What does an evening news broadcast look like as seen through the eyes of Google's Cloud Video API? Using the Visual Global Entity Graph 2.0, a single line of SQL is all that's required to plot a given broadcast along key dimensions like the number of onscreen characters of text, the number of spoken words, the number of distinct visual entities depicted and so on for each second of airtime over the course of a 30 minute television evening news broadcast.
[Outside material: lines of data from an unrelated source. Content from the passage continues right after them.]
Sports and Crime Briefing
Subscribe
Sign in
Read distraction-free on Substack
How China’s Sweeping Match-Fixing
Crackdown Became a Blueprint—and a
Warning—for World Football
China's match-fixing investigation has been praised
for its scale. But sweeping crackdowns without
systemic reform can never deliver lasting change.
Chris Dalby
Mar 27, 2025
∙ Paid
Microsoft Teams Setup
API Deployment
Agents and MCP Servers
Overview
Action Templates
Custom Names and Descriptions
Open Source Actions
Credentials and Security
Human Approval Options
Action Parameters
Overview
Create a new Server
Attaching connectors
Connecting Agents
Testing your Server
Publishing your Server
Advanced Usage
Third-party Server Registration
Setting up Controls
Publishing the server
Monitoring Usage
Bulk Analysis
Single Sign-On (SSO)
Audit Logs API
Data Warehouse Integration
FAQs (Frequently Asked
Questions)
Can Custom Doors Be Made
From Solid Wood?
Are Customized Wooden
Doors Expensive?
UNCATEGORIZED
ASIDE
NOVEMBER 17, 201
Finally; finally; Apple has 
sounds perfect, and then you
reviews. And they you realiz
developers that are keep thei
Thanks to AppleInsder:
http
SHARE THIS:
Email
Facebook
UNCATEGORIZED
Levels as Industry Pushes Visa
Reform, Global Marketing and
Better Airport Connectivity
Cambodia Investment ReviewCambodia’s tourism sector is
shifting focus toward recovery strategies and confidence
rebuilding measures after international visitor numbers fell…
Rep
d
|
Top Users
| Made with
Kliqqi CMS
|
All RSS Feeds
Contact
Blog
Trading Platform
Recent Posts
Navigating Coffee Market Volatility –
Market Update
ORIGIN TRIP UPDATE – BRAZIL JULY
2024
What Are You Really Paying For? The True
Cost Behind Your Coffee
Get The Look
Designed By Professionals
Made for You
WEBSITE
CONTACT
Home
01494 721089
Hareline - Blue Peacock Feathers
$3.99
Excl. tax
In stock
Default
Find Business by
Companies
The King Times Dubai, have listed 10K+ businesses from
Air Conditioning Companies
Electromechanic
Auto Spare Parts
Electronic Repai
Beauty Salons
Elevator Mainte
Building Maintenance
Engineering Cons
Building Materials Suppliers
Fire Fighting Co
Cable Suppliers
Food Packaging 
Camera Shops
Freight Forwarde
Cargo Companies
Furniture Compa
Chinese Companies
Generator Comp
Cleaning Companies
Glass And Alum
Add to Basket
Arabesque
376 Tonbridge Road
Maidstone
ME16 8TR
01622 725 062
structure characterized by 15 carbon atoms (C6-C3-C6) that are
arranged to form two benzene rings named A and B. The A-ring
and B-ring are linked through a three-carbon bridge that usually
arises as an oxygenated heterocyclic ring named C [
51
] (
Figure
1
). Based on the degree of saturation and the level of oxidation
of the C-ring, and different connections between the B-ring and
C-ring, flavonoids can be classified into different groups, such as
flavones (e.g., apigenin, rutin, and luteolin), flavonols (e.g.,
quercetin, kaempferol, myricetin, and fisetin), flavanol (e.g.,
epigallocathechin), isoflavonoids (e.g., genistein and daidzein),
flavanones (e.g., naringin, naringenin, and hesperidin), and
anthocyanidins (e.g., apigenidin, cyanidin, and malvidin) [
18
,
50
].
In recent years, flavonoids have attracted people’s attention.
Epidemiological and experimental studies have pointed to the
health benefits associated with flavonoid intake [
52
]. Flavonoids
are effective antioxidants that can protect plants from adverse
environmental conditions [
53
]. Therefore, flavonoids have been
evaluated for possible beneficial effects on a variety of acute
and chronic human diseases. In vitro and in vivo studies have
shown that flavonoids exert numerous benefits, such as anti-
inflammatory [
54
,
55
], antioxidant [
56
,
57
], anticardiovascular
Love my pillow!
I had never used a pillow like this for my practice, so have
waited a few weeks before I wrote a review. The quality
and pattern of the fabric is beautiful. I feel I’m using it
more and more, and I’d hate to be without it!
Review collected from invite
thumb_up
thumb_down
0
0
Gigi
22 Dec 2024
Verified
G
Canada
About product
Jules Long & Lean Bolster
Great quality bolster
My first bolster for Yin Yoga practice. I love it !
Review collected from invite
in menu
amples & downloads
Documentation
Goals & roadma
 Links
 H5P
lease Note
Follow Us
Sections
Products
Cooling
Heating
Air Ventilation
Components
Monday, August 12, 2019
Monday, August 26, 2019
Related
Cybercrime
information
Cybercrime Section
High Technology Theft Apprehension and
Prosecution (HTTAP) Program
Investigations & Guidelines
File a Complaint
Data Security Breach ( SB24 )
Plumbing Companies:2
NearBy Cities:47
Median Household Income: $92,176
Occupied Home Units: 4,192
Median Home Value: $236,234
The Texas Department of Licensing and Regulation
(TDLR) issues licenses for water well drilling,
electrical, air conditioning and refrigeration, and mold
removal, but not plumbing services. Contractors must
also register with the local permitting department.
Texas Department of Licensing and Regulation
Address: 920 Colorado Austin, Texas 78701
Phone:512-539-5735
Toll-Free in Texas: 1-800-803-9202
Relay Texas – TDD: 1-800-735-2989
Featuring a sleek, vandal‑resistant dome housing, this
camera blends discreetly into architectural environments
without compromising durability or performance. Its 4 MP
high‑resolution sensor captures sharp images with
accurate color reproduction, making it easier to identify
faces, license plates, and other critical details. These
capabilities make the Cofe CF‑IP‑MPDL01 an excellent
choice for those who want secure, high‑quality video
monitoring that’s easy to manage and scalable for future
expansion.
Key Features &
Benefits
Take the NBC Nightly News With Lester Holt broadcast on June 17, 2020. The SQL query below summarizes several key characteristics by second of airtime, converting the broadcast times from the VGEGV2's native UTC timezone to the broadcast's collection timezone of PST:

SELECT DATE(date,"America/Los_Angeles") date_pst,TIME(date,"America/Los_Angeles") time_pst,  numOCRChars, numShotChanges, numSpeakerChanges, numSpokenWords, numDistinctEntities FROM `gdelt-bq.gdeltv2.vgegv2_iatv` WHERE DATE(date) = "2020-06-18" and iaShowId='KNTV_20200618_003000_NBC_Nightly_News_With_Lester_Holt' order by date asc

This yields this spreadsheet.

You can see a series of graphs of this spreadsheet below, showing what a typical evening news broadcast looks like through these dimensions.

 

Characters Of Onscreen Text Per Second

Spoken Words Per Second

Speaker Changes Per Second

Shots Per Second

Distinct Entities Per Second

Hopefully this gives you some ideas of macro-level ways of understanding the visual anatomy of an evening television news broadcast!